Maksym G N, Fredberg J J, Bates J H
Harvard School of Public Health, Physiology Program, Boston, Massachusetts 02115, USA.
J Appl Physiol (1985). 1998 Oct;85(4):1223-9. doi: 10.1152/jappl.1998.85.4.1223.
We have developed a model of forces developed in lung tissue in which the stress-bearing units are heterogeneous. Each element of the fiber network is composed of an idealized elastin and collagen element in parallel. Elastin is represented by linear springs and collagen by stiff strings that extend without resistance until taut. The model can quantitatively account for the nonlinear shape of the length-tension curve of lung tissue strips when the knee lengths of the collagen fibers are distributed according to an inverse power law.

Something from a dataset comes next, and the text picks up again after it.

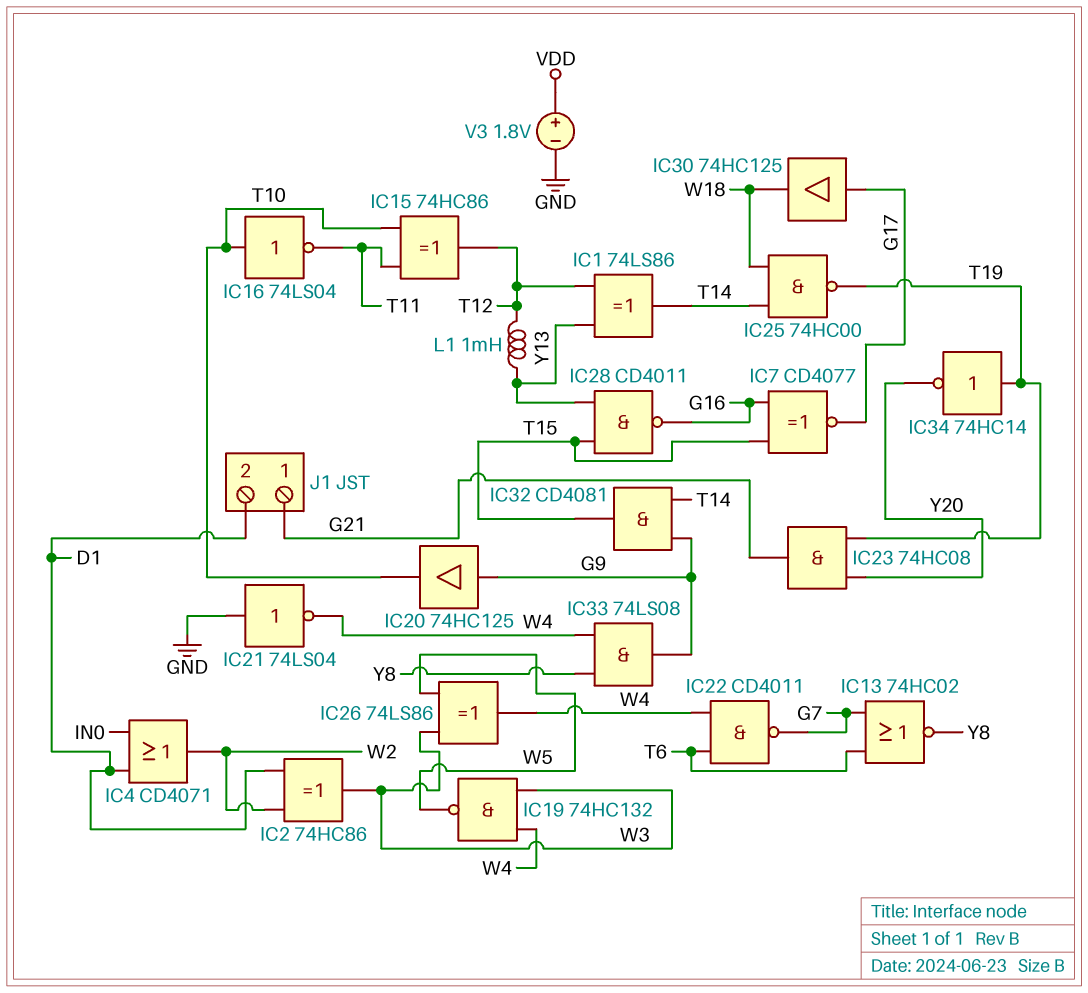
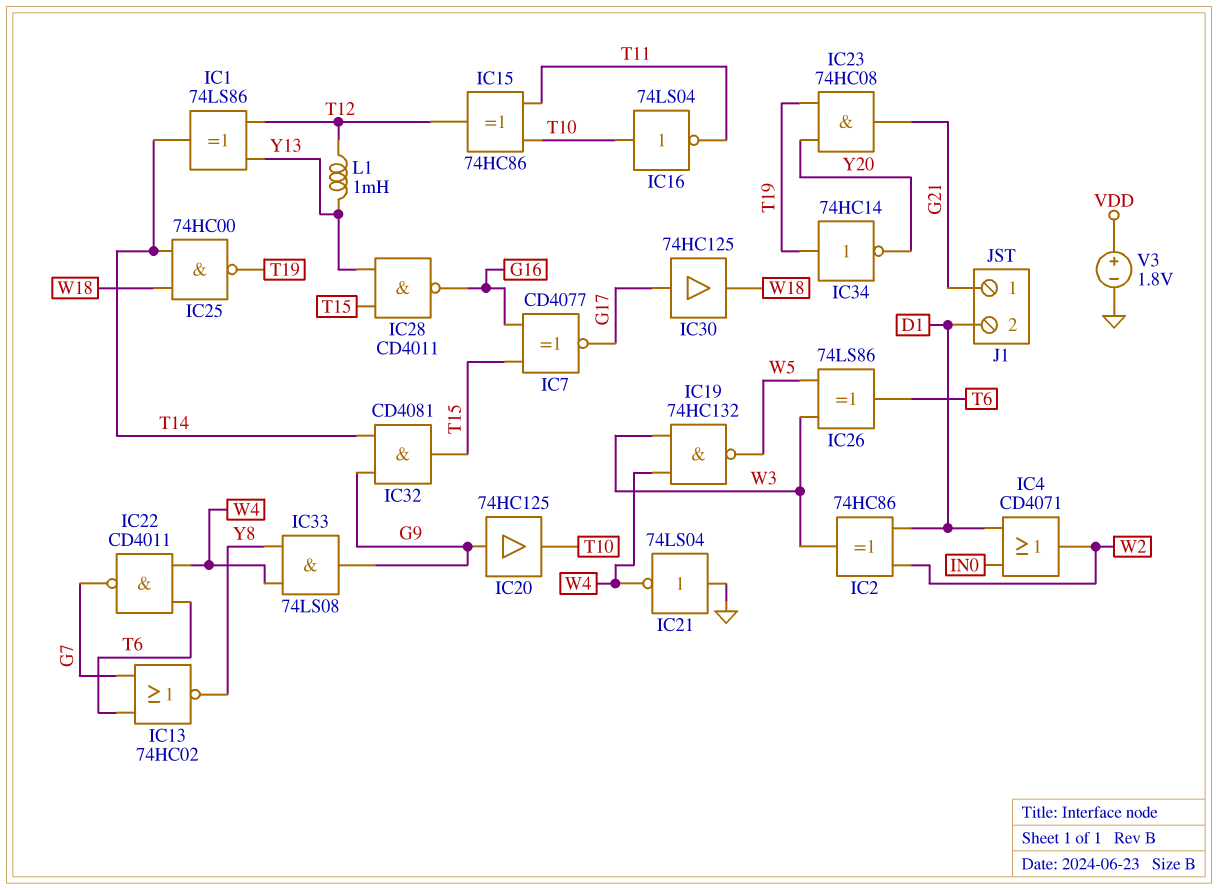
IC26: XOR 74LS86 (in W3, in W5, out W4) -> XOR 74LS86 (in W3, in W5, out T6)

The novel feature of this model is that as macroscopic strain increases the load is carried by progressively fewer elements with progressively higher forces, and preferential pathways of force transmission emerge within the matrix. The topology of these self-organizing pathways of force transmission takes the rough appearance of cracks, but, unlike real cracks, they represent the locus of force concentration rather than force release.
我们构建了一个肺组织中力产生的模型,其中承受应力的单元是异质的。纤维网络的每个元素由理想化的弹性蛋白和胶原蛋白元素并联组成。弹性蛋白由线性弹簧表示,胶原蛋白由刚性弦表示,刚性弦在拉紧之前无阻力地伸展。当胶原纤维的拐点长度根据反幂律分布时,该模型可以定量解释肺组织条带长度-张力曲线的非线性形状。该模型的新颖之处在于,随着宏观应变增加,承载负荷的单元逐渐减少,而力逐渐增大,并且在基质内出现了优先的力传递途径。这些自组织的力传递途径的拓扑结构呈现出类似裂纹的粗糙外观,但与真实裂纹不同的是,它们代表的是力集中的位置而非力释放的位置。